This is a tremendous film to experience: every performance is no less than flawless; the atmosphere is a skilled blending of the sombre and the dynamic; every image photographed by the incomparable cameraman Jonas Gricius ranges from the simply striking to the outright extraordinary, raising the film onto an epic plane; and the original music score by Shostakovitch, one of 20th Century Russia's most acclaimed composers, will penetrate both your heart and soul.
Special mention must also be made of the amazing soundscapes, a positive ballet of desolate winds, looming thunders and declamatory voices which will draw you into the most intimate dialogues one moment, and knock you right back into your chair the next!
Akira Kurosawa held this film to be one of the great masterworks of the cinema so far when it was released in 1970, and it's easy to spot its many influences upon his own splendid version of the story (RAN, released in 1985).
As with his excellent `Hamlet', director Grigori Kozintsev rejects the modern tendency to treat the play as merely a work of theatre, divorced from the times that produced it. His thesis is that both Hamlet and King Lear, far from being merely tales of individual and private tragedy, reflect a significant political theme of Shakespeare's day -- what sort of ruler does the populace need? For Shakespeare, the king (or queen) was the unifying force of a nation, solely responsible for the welfare and progress of the people. The stable, responsible image he created for the ideal ruler, one who could lead a medieval country out of the dark ages (as, for instance, with Hamlet the Rennaissance man) reflected the image being promoted for Elizabeth, then queen of England.
To depict the play both as personal tragedy and temporal document Kozintsev creates a total environment for his characters to dwell in -- a vast no-man's-land of moor and marsh populated by small communities in primitive castles and clusters of farm dwellings. The film opens with a vast multitude of people, ragged, sad and silent, waiting on a hillside to hear the king's decree, and ends with these same people seen as the victim of the holocaust which the King's personal caprices have wrought. For the sake of an easy old age he has shirked his responsibility for the kingdom onto two of his three daughters (disinheriting the third, Cordelia, because she failed to satisfy his vanity); in doing so he has divided up the kingdom and set the stage for a territorial war between two ruthless, erratic, `medieval' daughters who seek only personal power.

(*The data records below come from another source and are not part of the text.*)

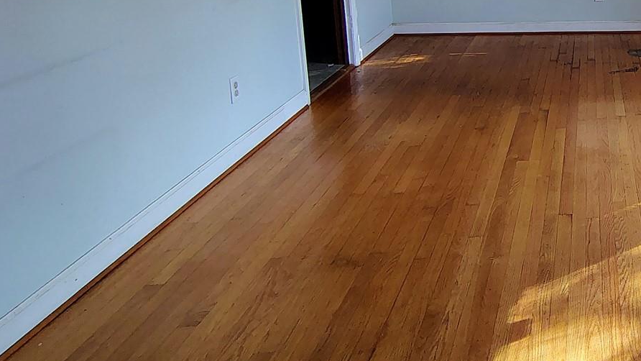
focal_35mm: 40
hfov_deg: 40.4
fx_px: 680
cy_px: 14
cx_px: 711
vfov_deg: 28.2
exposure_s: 1/60
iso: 232
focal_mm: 2.13
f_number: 2.2
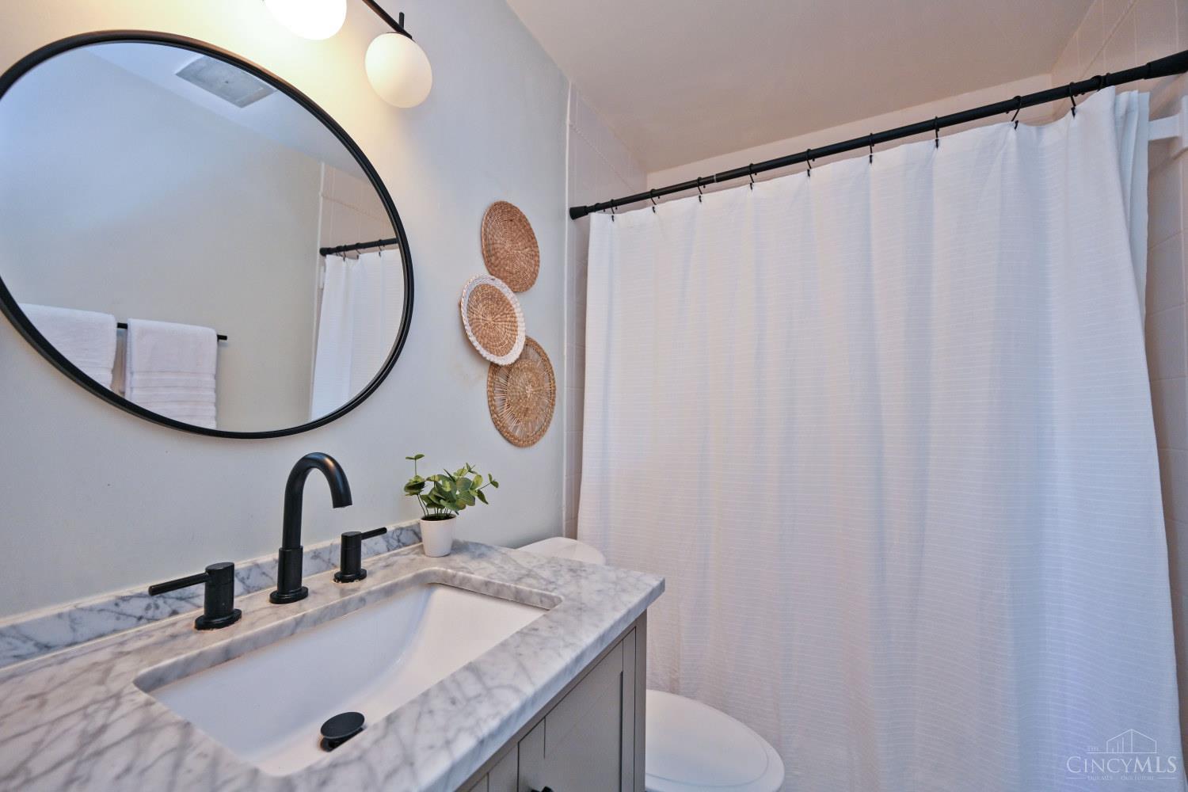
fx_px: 462
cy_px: 396
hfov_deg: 104.3
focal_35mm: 14
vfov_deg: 81.2
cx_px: 594
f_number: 4
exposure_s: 1/60
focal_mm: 14
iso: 250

As the kingdom (and the king) disintegrate, we see more and more beggers wandering the wastelands -- starving, wailing, some driven mad by the horrors of living in a medieval world. As the disintegration progresses, more and more nobles, including the king himself, find their lots thrown in with those of the beggers and the insane. Only Cordelia, who has sufficient maturity, stability and intellectual refinement, is capable of trying to weld the kingdom back into a unified land -- but Shakespeare's outcome is bleak, suggesting that, should medievalism ever get a hold of the land, then even the best attempts to save it may not be enough.
This is a good resource for OU study on Shakespeare Text & Performance, but heavy going. I would not recommend it for ordinary viewing unless you are into film history or Shakespeare in a big way as it takes some concentration to follow the subtitles and shadowy production.